Tactic 6: Accept the smartphone reality

With 17% of adults in some markets using only smartphones – and many more preferring them – make sure you offer a mobile-first UI: big tap targets, vertical video support, slide text ≥ 28pt, and single-column layouts. You can even consider offering audio-only fallback to help those with data limits.

Example of an ‘engagement-first’ run of show (60 minutes)

0:00–0:02 – Cold open + instant poll: ‘What brought you here today?’ (show results)

0:02–0:10 – Segment 1: Insight story (one chart, one case)

0:10–0:12 – Q&A burst (take one upvoted question)

0:12–0:20 – Segment 2: Demo or framework

0:20–0:22 – Poll #2 (branching): choose your breakout topic

0:22–0:32 – Breakouts (two rooms; facilitator + shared doc)

0:32–0:34 – Stretch + recap (virtual host)

0:34–0:44 – Segment 3: Panel (ask the audience to upvote Qs live)

0:44–0:46 – Quick quiz + reveal (e.g., 2 questions)

0:46–0:54 – AMA with top-voted questions

0:54–1:00 – Next steps + CTAs + meeting slots

Don’t forget to measure

Every audience is different and if you want to overcome digital fatigue with yours, you’re going to have to experiment, iterate and refine your approach over time.

Fortunately, if you’re using a state-of-the-art platform to handle your virtual and hybrid events, you’ll have easy access to some great engagement metrics. At a minimum, you should be able to see the following:

Attendance Registration→attendee conversion (aim for north of 50% and you’ll be doing better than the industry average).

Watch time Average minutes viewed per attendee; % who reach the final 5 minutes.

Interaction rate % answering at least one poll; polls answered per attendee; questions per 100 attendees; chat messages per minute.

Quality of interaction # upvotes per question.

Content resonance Drop-off points by timestamp; chapter clicks on replay.

Connections made Introductions, messages, meetings booked.

Sponsor engagement Booth visits, asset downloads, ‘request a demo’ clicks, meeting acceptances.

If you want to get more serious, you can plan for metrics like pipeline signals: high-intent behaviours such as visits to pricing pages, solution breakouts attended, opportunity creation and influenced revenue (where applicable).

Talk to your platform provider and tell them where you need to get to. They should be able to provide you with dashboards and customised reporting that will map your unique objectives to the engagement signals coming from your attendees. These signals are what you can use to iterate your event formats and excel over time.

If your platform can’t do this, kick ’em to the kerb. They’re no good for you.

Graphic showing a run of show

In summary

Digital fatigue isn’t a death sentence for virtual or hybrid events. But it is a design constraint.

Remember: treat engagement like a system, but one which you architect.

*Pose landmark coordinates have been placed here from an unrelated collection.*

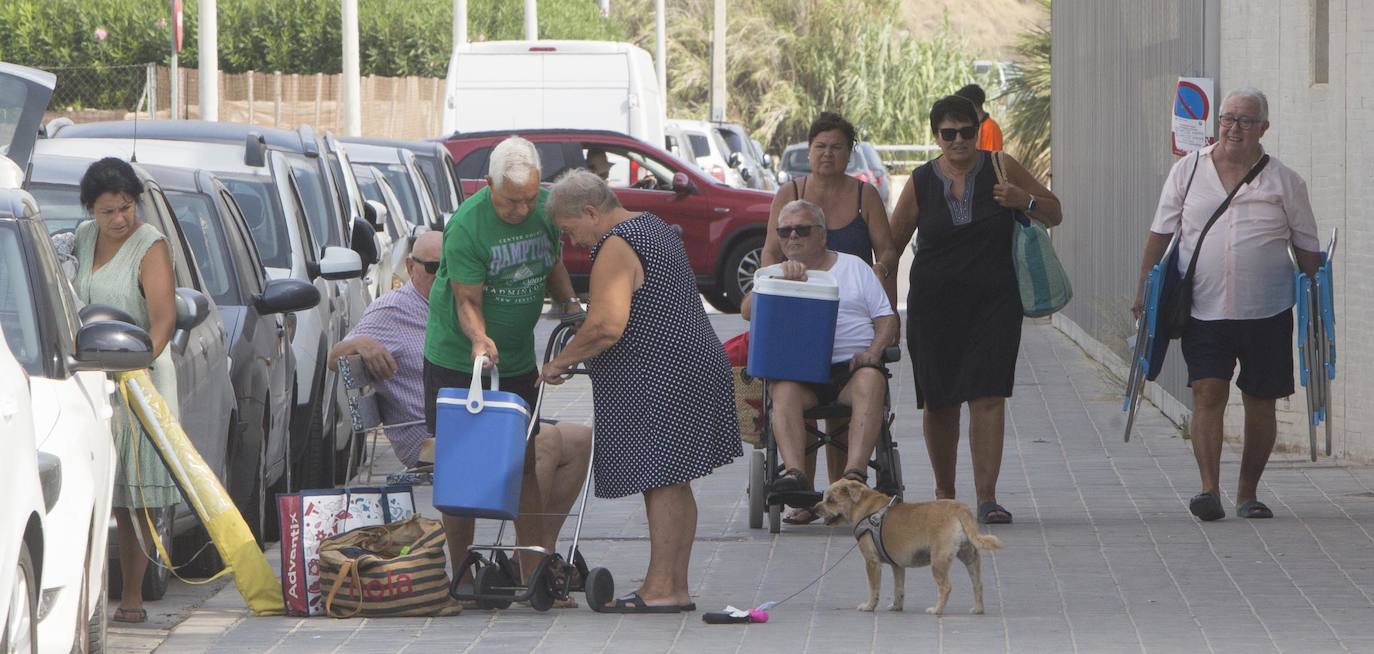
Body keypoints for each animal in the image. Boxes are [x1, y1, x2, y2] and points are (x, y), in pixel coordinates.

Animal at [807, 480, 1005, 612]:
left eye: (831, 500)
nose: (814, 509)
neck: (865, 507)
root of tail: (960, 509)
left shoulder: (871, 562)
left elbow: (874, 588)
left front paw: (869, 606)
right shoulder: (897, 566)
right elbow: (899, 589)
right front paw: (897, 606)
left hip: (938, 561)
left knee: (946, 587)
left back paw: (937, 610)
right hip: (970, 557)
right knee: (978, 584)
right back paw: (978, 609)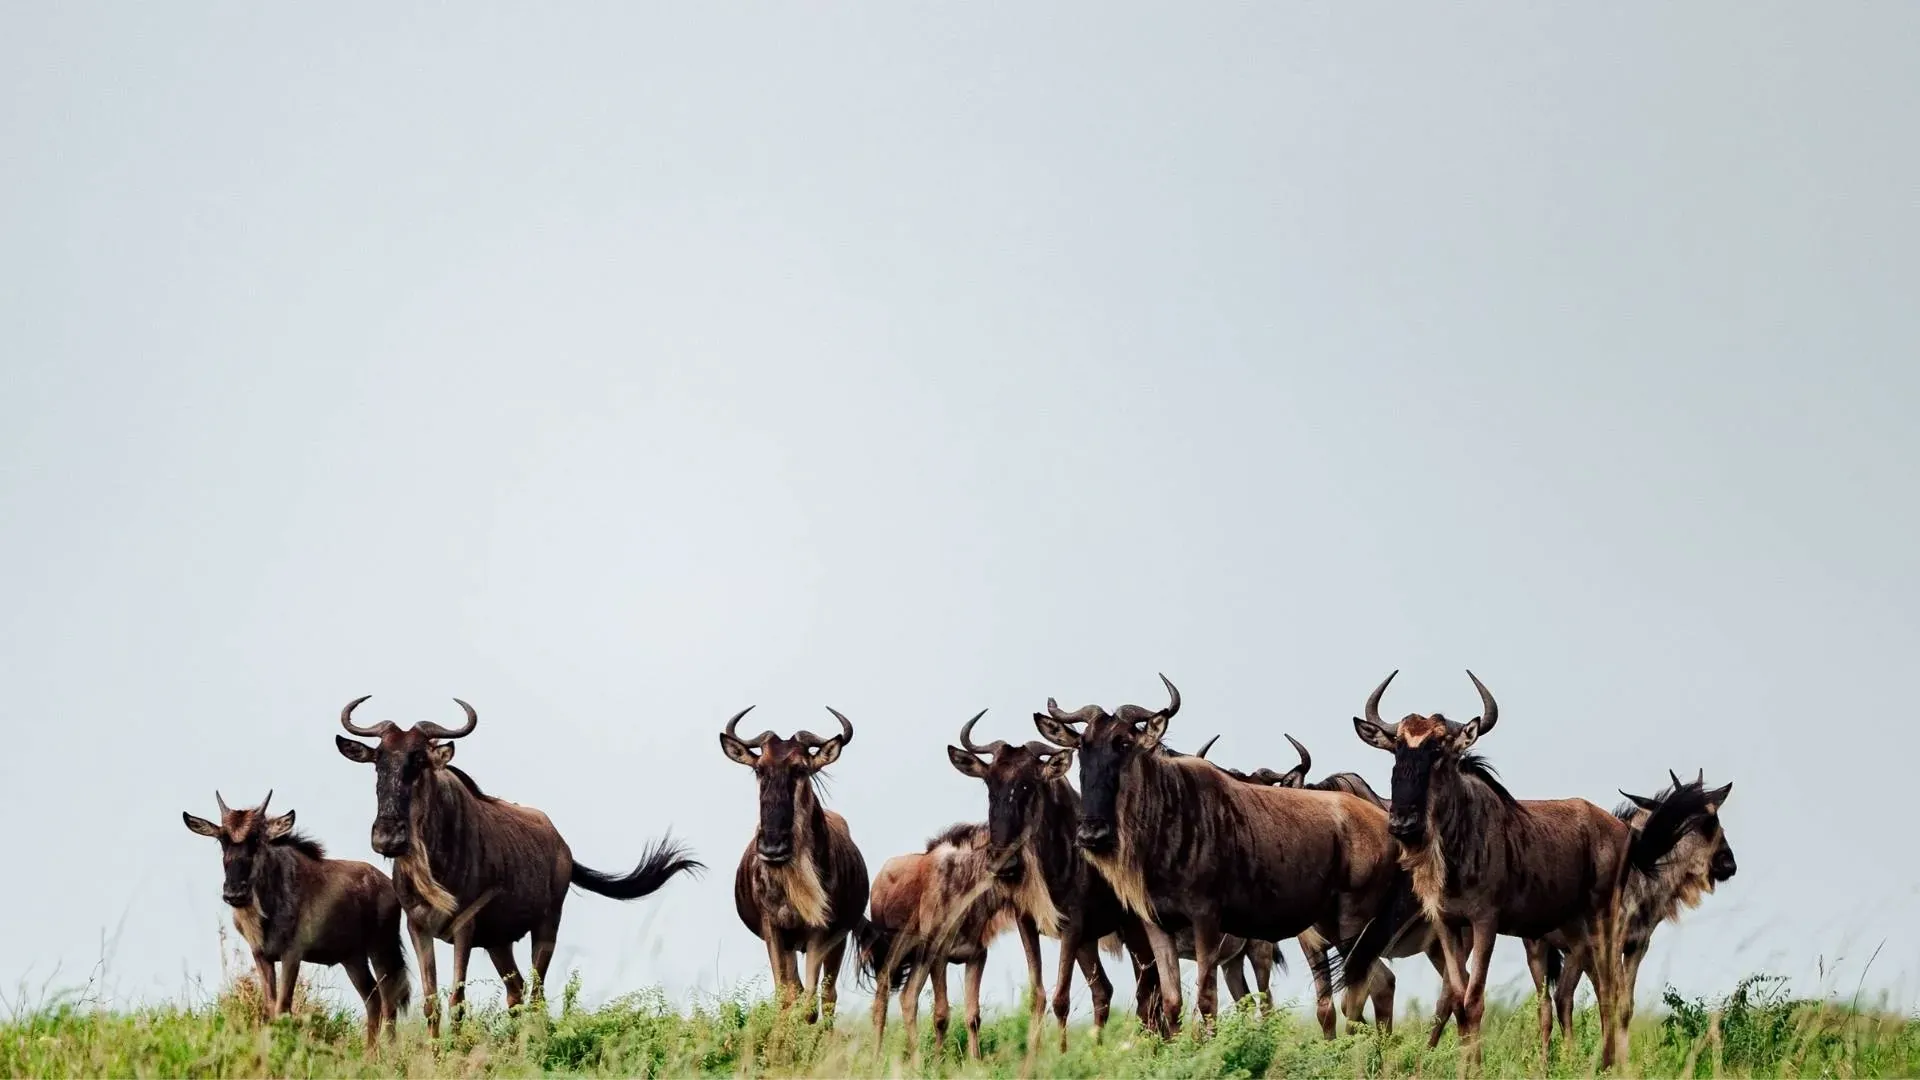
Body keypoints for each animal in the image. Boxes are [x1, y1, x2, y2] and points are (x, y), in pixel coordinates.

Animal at [183, 791, 410, 1048]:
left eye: (257, 839)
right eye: (222, 839)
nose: (234, 893)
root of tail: (388, 884)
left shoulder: (292, 954)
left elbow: (283, 1007)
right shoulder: (261, 955)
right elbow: (271, 1007)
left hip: (382, 947)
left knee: (389, 1000)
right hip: (353, 958)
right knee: (373, 999)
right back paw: (369, 1053)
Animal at [335, 697, 700, 1036]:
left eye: (420, 760)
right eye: (378, 762)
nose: (387, 838)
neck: (432, 861)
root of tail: (562, 845)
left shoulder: (464, 926)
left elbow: (457, 1000)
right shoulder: (418, 926)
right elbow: (431, 1001)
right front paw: (436, 1052)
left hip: (547, 926)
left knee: (536, 993)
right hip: (499, 942)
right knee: (517, 992)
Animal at [719, 705, 869, 1024]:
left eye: (801, 769)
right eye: (759, 769)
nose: (772, 847)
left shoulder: (821, 932)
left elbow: (810, 1005)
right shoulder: (774, 930)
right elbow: (786, 999)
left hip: (839, 940)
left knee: (828, 996)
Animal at [1036, 676, 1403, 1035]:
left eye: (1124, 743)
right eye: (1083, 746)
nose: (1092, 834)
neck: (1168, 818)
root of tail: (1380, 822)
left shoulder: (1206, 920)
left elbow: (1207, 1003)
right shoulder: (1157, 927)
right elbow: (1171, 1005)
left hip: (1347, 928)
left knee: (1371, 986)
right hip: (1329, 930)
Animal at [1347, 670, 1692, 1068]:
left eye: (1439, 750)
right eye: (1397, 749)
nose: (1402, 822)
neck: (1457, 842)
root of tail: (1624, 831)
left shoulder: (1485, 922)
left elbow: (1474, 999)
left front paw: (1475, 1069)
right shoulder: (1447, 923)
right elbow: (1457, 1000)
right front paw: (1466, 1065)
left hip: (1602, 918)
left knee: (1610, 990)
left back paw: (1607, 1065)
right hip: (1569, 931)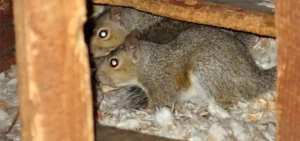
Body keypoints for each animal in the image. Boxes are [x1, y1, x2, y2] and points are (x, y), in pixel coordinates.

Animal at [96, 25, 276, 109]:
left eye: (114, 62)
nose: (97, 75)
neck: (148, 65)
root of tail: (253, 78)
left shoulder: (161, 86)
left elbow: (159, 103)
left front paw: (145, 111)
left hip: (207, 71)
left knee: (228, 100)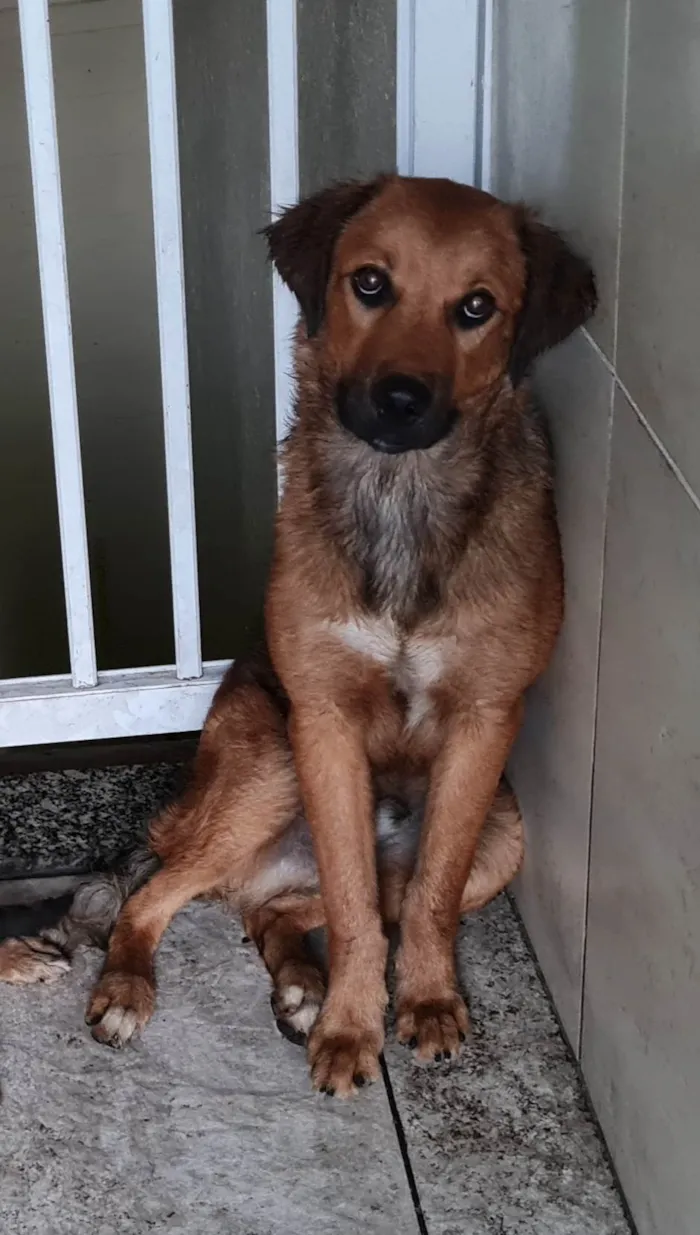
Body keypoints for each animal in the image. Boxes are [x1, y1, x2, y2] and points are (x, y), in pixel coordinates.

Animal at [0, 176, 597, 1101]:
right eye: (370, 283)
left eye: (477, 306)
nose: (400, 400)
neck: (399, 496)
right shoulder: (320, 720)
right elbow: (353, 909)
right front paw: (353, 1028)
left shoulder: (487, 721)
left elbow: (426, 896)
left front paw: (424, 1001)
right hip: (270, 765)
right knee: (153, 898)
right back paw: (130, 985)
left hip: (502, 835)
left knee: (277, 909)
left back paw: (298, 983)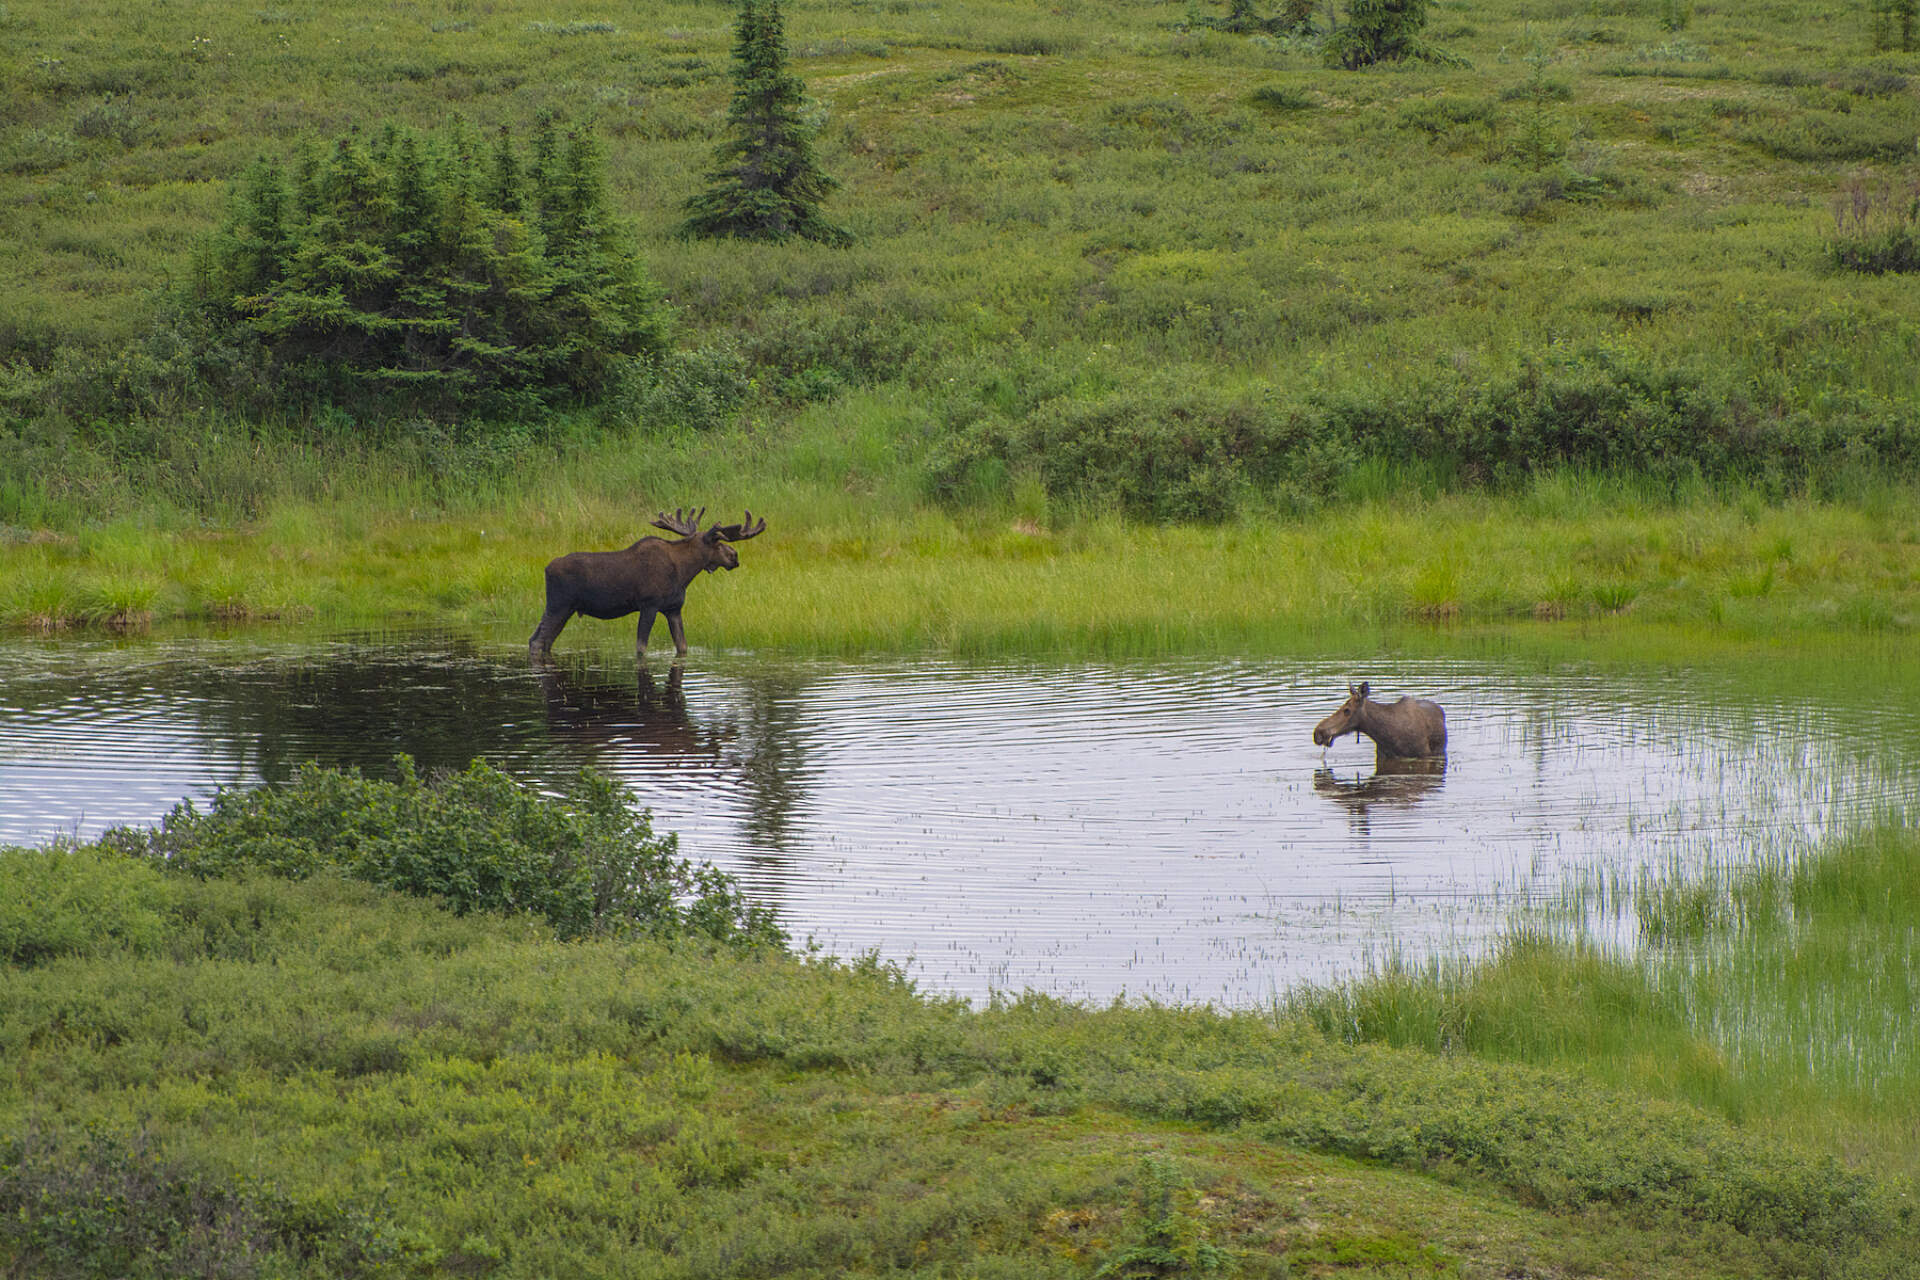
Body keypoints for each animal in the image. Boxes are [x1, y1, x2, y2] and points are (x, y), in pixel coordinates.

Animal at [529, 506, 768, 656]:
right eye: (718, 542)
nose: (735, 556)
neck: (684, 573)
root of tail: (546, 569)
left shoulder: (673, 609)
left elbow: (683, 647)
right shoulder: (649, 605)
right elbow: (641, 648)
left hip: (565, 609)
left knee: (542, 640)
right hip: (558, 604)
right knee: (537, 641)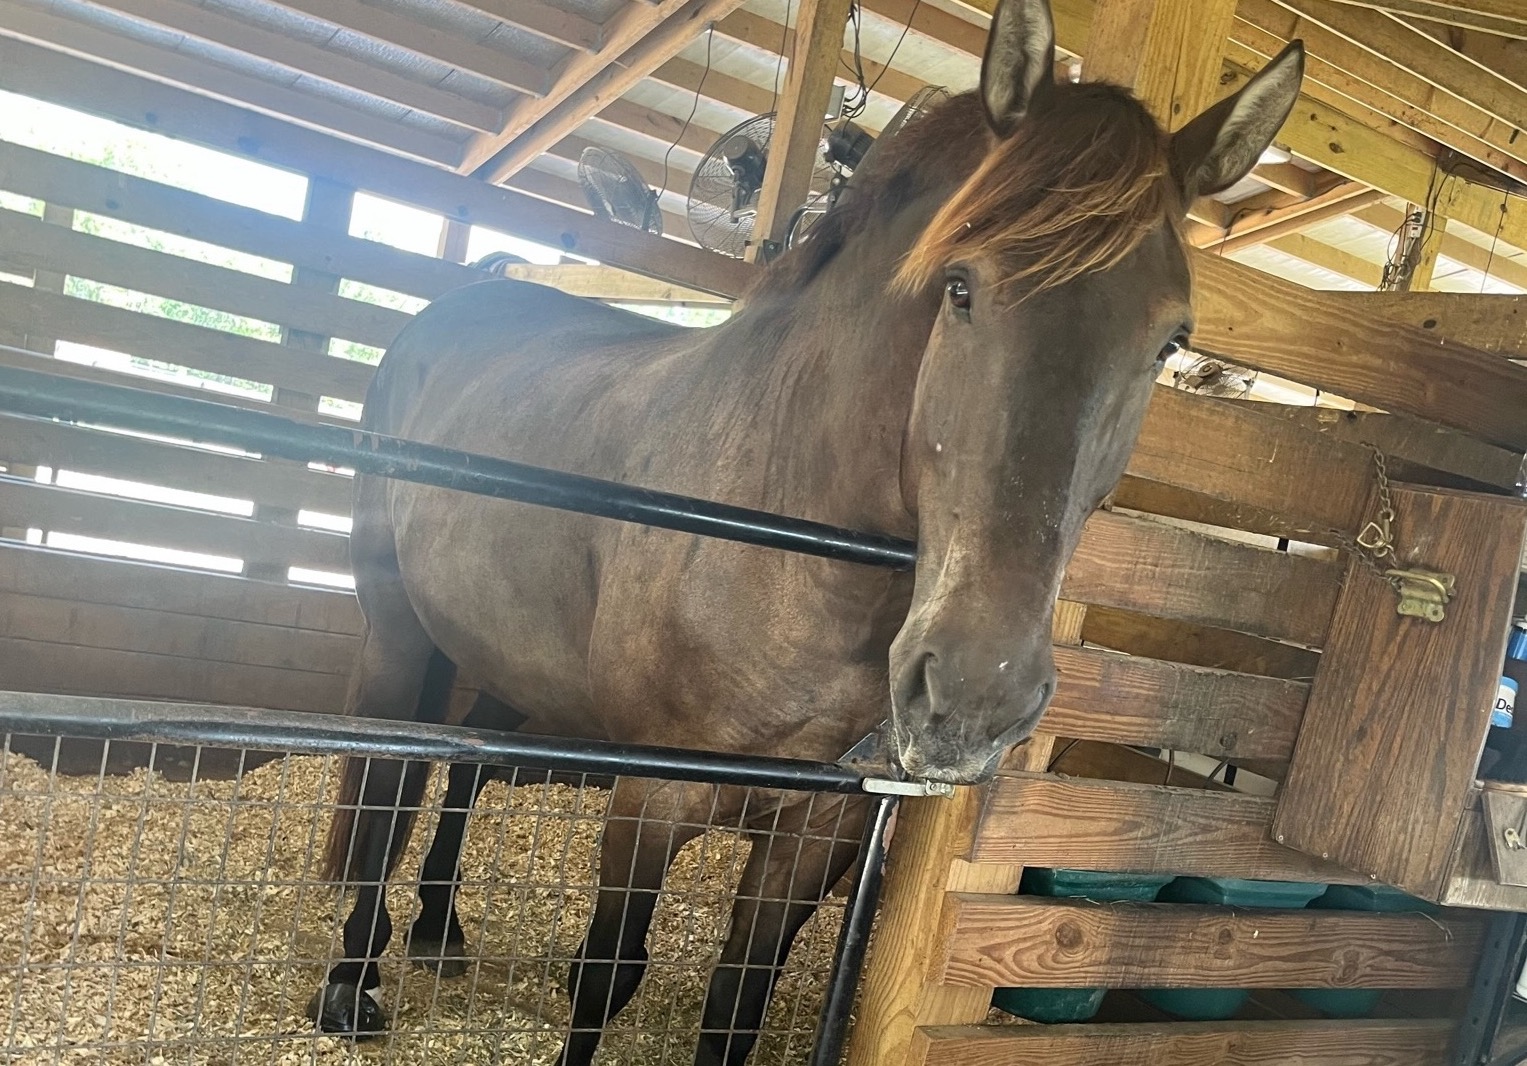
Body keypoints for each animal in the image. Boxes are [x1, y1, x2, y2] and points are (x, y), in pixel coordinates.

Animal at [306, 0, 1301, 1056]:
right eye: (959, 286)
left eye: (1168, 339)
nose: (975, 696)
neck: (793, 553)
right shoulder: (652, 797)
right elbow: (605, 978)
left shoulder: (818, 835)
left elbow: (736, 1006)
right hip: (398, 633)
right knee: (385, 787)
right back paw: (351, 981)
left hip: (504, 654)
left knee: (463, 766)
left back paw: (438, 930)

Build your agendas around tight content blocks, frequent but focused interactions, inclusive networking, and intelligent matchmaking – all measured ruthlessly and improved continuously.

Back it up with mobile-first UX, accessible defaults, and clear value at every click. Use a platform that handles in-person and online seamlessly with a single codebase and UI – all in real-time.

Do that, and your hybrid / virtual experience will no longer be fighting the internet. More importantly your online attendees will feel every bit as engaged and valued as those in the room.